Every family I work with is different. So are its business, its situations and its problems. Despite these differences, I’m rarely surprised by anything totally new. But one reader sent me something I had never seen before.
Here’s the story. After about an hour on the phone, Sam, calling at the request of his dad, Joe, agreed to send me the typical information: some tax returns and financial statements and a copy of the existing estate plan.
About one week later, a large, heavy box arrived with a 5-inch stack of documents. Most of the documents had to do with nine separate family limited partnerships, or FLIPs. All were identical, except each FLIP owned a different asset, like the family business, a residence or investments.
As I thumbed through the papers, I couldn’t help thinking about the drunk who was told, “A shot of whiskey each day is good for you.” The guy who did Joe’s estate plan was clearly FLIP drunk.
One thing should be made clear: I am an enthusiastic cheerleader for the use of FLIPs in estate planning. I use ‘em all the time. But this overkill of a single strategy just didn’t do the best possible job.
The proof: Using the computations of the adviser, the IRS still would cash in for more than $2 million in estate taxes.
Another $1.1 million of IRS enrichment was likely because of a gross misuse of the FLIP strategy.
What does a FLIP accomplish?
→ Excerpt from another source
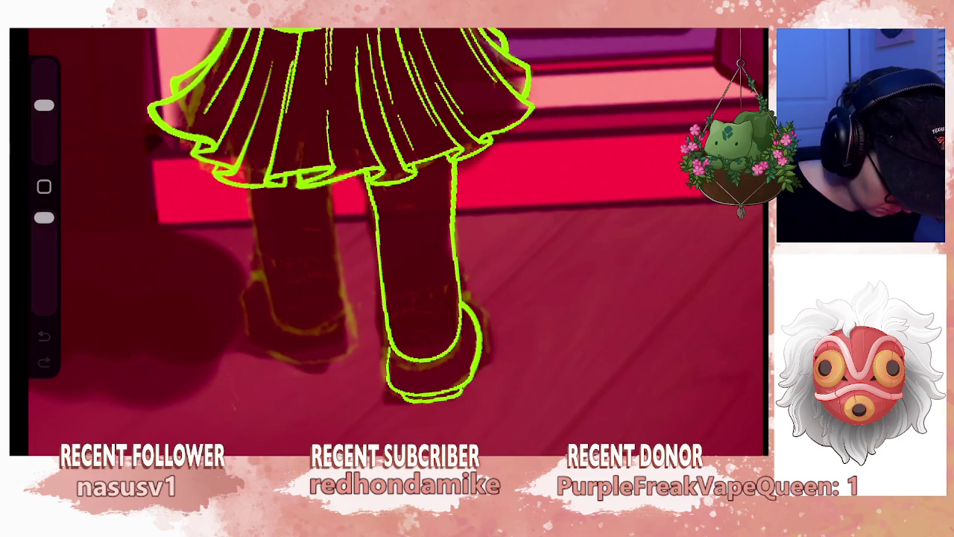
- Delete Layers 37, 38 and 36, then add a new empty layer above Layer 34
scroll(392, 239, "down", 5)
It allows you to totally control the use of any asset transferred (a tax-free transfer) to the FLIP as the general partner, yet reduce the value of the bundle of assets transferred for tax purposes.
For example, $1 million of assets transferred to a FLIP is usually worth only about $650,000 for tax purposes. That $350,000 discount in a 55 percent estate tax bracket will reduce your estate tax burden by $192,500. Not bad!
A FLIP also is a great asset-protection strategy. Creditors can’t get at the assets in the FLIP. Neither can divorcing spouses of your kids, who are usually the limited partners.
Used properly, a FLIP is almost a perfect tax tool.
In general, a FLIP should not be used to own the stock of your family business. Nor should it be used for non-income-producing personal as sets, like a residence or auto.
It’s a valuable strategy for almost every other asset you might own — publicly traded stocks and bonds, real estate, you name it.
In short, we terminated the FLIPs that held the family business and two family residences.
The business elected S corporation status and was transferred to an intentionally defective trust (IDT), and the residences were transferred to qualified personal residence trusts (QPRTs). An IDT and a QPRT are similar concepts that allow you to heavily discount the value of the assets transferred to them.
We used the liquid assets in two other FLIPs to pay the premiums on second-to-die life insurance (on Joe and his wife), which was owned by an irrevocable life insurance trust (ILIT) that we created. An ILIT removes life insurance from the taxable estate of the husband and wife.
When all the smoke clears, Joe and his four children, including Sam, will be enriched $4 million to $7 million more than the original overkill FLIP plan (depending on how long Joe and his wife live).